* Check your understanding
1: Reproduce the stretch of the weeding blog post below from "As I weeded" through "held its ground.".
2: Pick up the blog post about weeding the garden of the mind after its final sentence and carry it forward.

* Passage for review
+--

Blog, Growth, Mindfulness

Weeding the garden of the mind.

We arrived yesterday to our new rental property, which is without a doubt, one of the most serenely peaceful and stunning places I’ve ever been. We’re up in the mountains looking out over endless miles of forests, with the only sounds around us coming from nature itself – birds, bees and the neighbours horses in the distance. It’s pure tranquility.

I felt very guided to this place, and as soon as we arrived, I felt like I’d come home. Not just to a physical place, but truly home. That place of quiet wisdom within that we come home to when we quiet the mind enough.

The garden outside is fabulously wild, and fairly overgrown with weeds. I’m not sure why, but I got the notion to find a pair of gloves and start weeding. I don’t recall the precise moment I turned into a 72 year old man, but here we are nonetheless.

As I weeded though, I felt healing and release. These weeds had overgrown the place; much of the surface area covered in sprawling growth, and yet for all their intimidating overgrowth, pull these suckers up, and there’s nothing to them; just a measly little string of a root that burrowed in and held its ground.

+--

(Items stored in a collection)
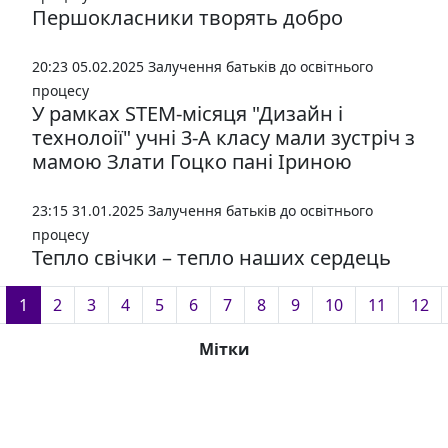
Першокласники творять добро
20:23 05.02.2025
Залучення батьків до освітнього
процесу
У рамках STEM-місяця "Дизайн і
технолоії" учні 3-А класу мали зустріч з
мамою Злати Гоцко пані Іриною
23:15 31.01.2025
Залучення батьків до освітнього
процесу
Тепло свічки – тепло наших сердець
1
2
3
4
5
6
7
8
9
10
11
12
Мітки
1-А
10-А
10-Б
11-А
2-А
3-А
4-А
5-А
5-Б
6-А
6-Б
7-А
7-Б
8-А
8-Б
9-А
9-Б
covid-19
STEAM-проєкти
Булінг
Випускники-2025 р.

+--

* Answers by task
1:
As I weeded though, I felt healing and release. These weeds had overgrown the place; much of the surface area covered in sprawling growth, and yet for all their intimidating overgrowth, pull these suckers up, and there’s nothing to them; just a measly little string of a root that burrowed in and held its ground.

2:
And that’s exactly what our self-critical beliefs are like. They feel so strong and powerful, but when we really look at them up close, there’s absolutely no substance to them. They’re pathetic little strings of nothing that have been allowed to grow for way too long.

Somewhere along the line, a seed was planted in our mind that was left unexamined. Maybe a parent ignored a need, and we internalised this as not being worthy. Then a school bully humiliated us one day.

More unworthiness, more shame.

So the root grew and grew, and every time the world showed us that we were bad or wrong or less than in some way, that baby got bigger and stronger. The more interactions we had that reinforced our unworthiness, the wider the weed would spread, infecting other parts of the garden of the mind and contaminating previously untouched areas.

Break ups, rejection, redundancy, failures – more validation of our unworthiness, more contamination of the mind.

I’m not good enough. I’m damaged. Things work out for other people, not me. I’ll never be successful. I’ll always feel this way. I’m not attractive enough. I can’t seem to get ahead. I’m not worthy of love. No one will want me. If people saw who I really was, they’d reject me. I won’t get the job. She’s going to leave me. I have to be perfect all this time. In some way, I’m ‘less’ than. I’m a failure. I mess things up. If only people knew the ‘real’ me.

All weeds, guys, every single one of them.

And this feeling of unworthiness, this trance of ‘not enough’ is universal. None of us escapes it, bar those incapable of feeling normal human emotion (oh hi, Trump)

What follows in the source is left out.